Ele estava muito bravo, em razão de não poder atingir o alto do Rio Curuá, em decorrência do ato do madeireiro, tendo que voltar para Altamira e imaginem, conforme disse em cinqüenta anos navegando por aquele rio, seria a primeira vez que seria obrigado a retornar, impedido que estava de prosseguir!
Ele não se conformava, dizendo que iria reclamar à Capitania dos Portos, e até mesmo falaria com a justiça, em Belém, caso o assunto não fosse resolvido!
Ele falou com tanta raiva, que acabou por assustar-me e, coberto de razão, acabou cumprindo o prometido!
Mesmo assim tratei de tranquilizá-lo, dizendo que iria falar com o Scalabrim.
De volta a São Felix do Xingu, contatei o Nelson, que era o grande assessor do Scalabrim, contando-lhe o que havia presenciado, sendo que até hoje não sei se ele alertou o Scalabrim ou não! Mas, como a situação permanecia, acredito que não.
E aí meus amigos, o tempo fechou, e tem gente ate hoje chorando as mágoas, para não falar dos prejuízos!
Estávamos justamente no meio da safra quando a operação do IBAMA e da Polícia Federal começou, e, graça a Deus escapei por muito pouco, porém aquilo que vi, jamais vou esquecer!
O movimento que girava em torno do mogno era tão grande, mas tão grande mesmo, que, imaginem vocês, qualquer madeireiro fazia um movimento de um milhão de dólares brincando, e todo mundo da cidade tirava uma casquinha!
Começava assim: na floresta ele valia cinquenta reais o metro cúbico; na serraria, duzentos; em Belém, já valia quinhentos; na exportação, já era em torno de mil; nos EUA, já ia para mil e quinhentos, e assim por diante.
Esse esquema da retirada do mogno era montado bem antes da safra e imaginem vocês que, de uma hora para outra a coisa começou a desmoronar, só via madeireiro se escondendo, os mais espertos, vazavam para bem longe, os mais bestas, a Polícia Federal prendia!
E assim foi! Após a Federal ter baixado na pista do Pontal e ter apreendido todas as maquinas (a maioria alugadas) e caminhões, do Scalabrim e determinado a abertura do rio o clima ficou feio para meu lado, pois todos meus voos estavam anotados em um simples caderno, não tinha nenhum contrato de trabalho ou de prestação de serviços, o escritório de São Felix do Xingú fechado, o Scalabrim desaparecido!
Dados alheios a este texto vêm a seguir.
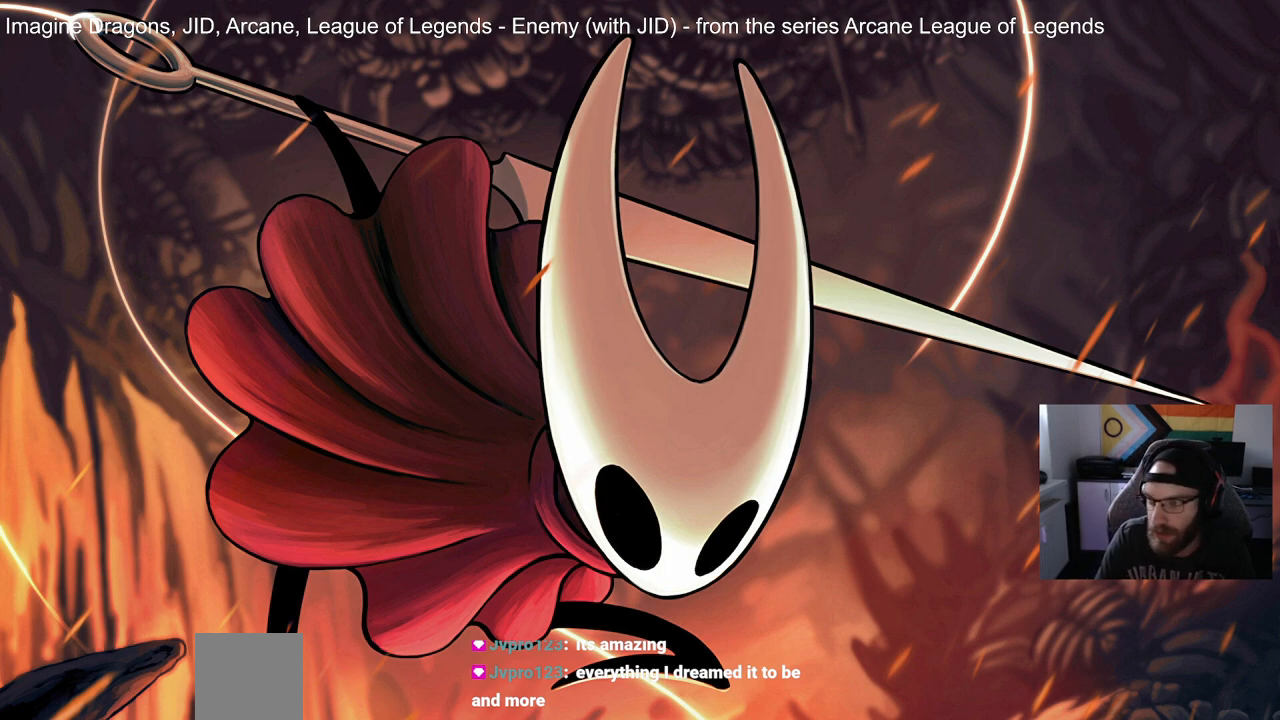
{"buttons": [], "left_stick": "center", "right_stick": "up", "events": []}
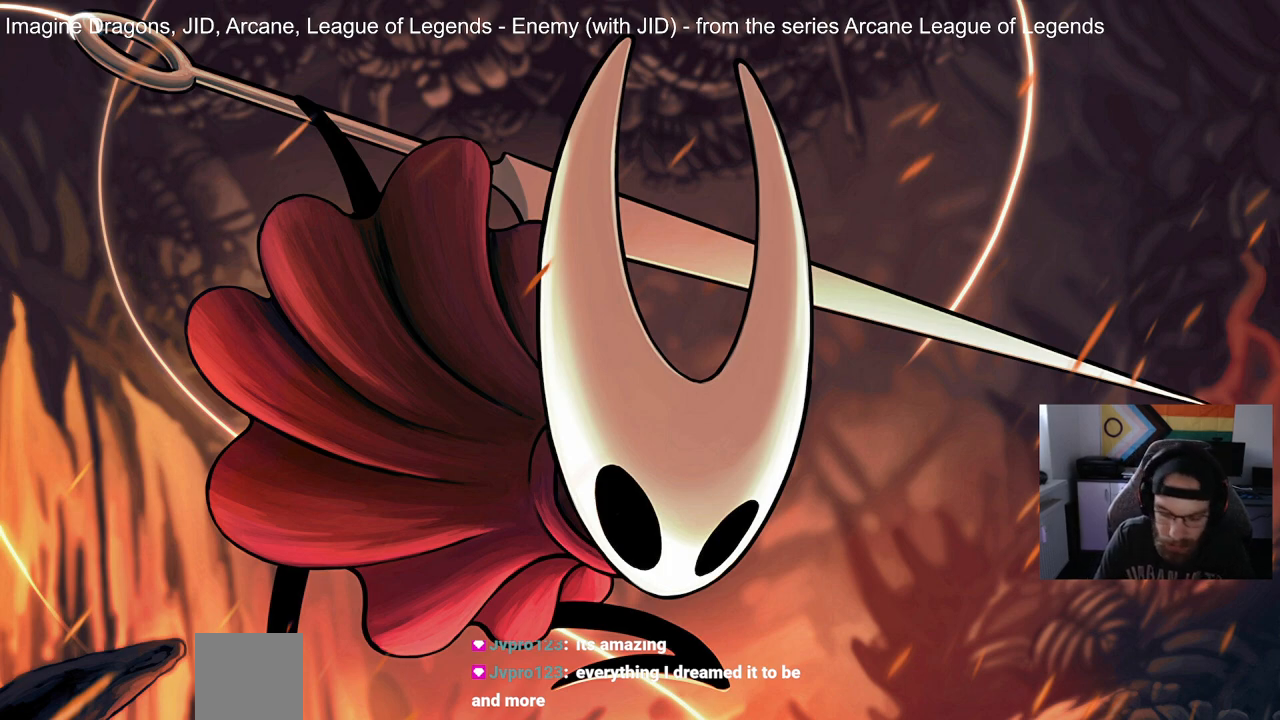
{"buttons": [], "left_stick": "center", "right_stick": "up", "events": []}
Acabou ficando só eu e o Nelson que, um dia me disse:
- Abasteça o avião bem cedo, que vamos resgatar um pessoal que conseguiu fugir da Polícia Federal, sendo que dois estão vindo pela mata, na altura da Mineração Canopus, onde também existem operações da Polícia Federal, alguns estão na beira do Rio Iriri e outros estão presos no Pontal junto com as maquinas!
“- Prepare-se Niltinho que hoje nós vamos peitar a Federal e vamos começar no Curuá! Vou botar os índios contra o Ibama e se abusar vou tirar as maquinas também!”
“- Meu Deus, pensei! O que estou fazendo aqui? No meio desses malucos, vou cair no cacete também e olha lá se não vou perder também o meu avião!
E lá ia eu voando rumo ao Rio Curuá, de cabeça baixa pensando na fria em que estava, quando entrou na fonia o piloto do Machadinho, num Sêneca, vindo de Altamira para mesma pista em que eu ia pousar!
Comecei uma conversa mole tentando saber com quem ele estava, quando ouvi alguém mandando ele desligar o radio imediatamente, o que foi feito!
Na mesma hora, deduzi que seus passageiros eram da Polícia Federal, e, alertando o Nelson, disse-lhe para que dessistisse pois seu plano não ia dar certo, e iríamos acabar presos!
Ele pensou por um momento e disse: “- Vamos então pegar os outros na beira do Rio Iriri”!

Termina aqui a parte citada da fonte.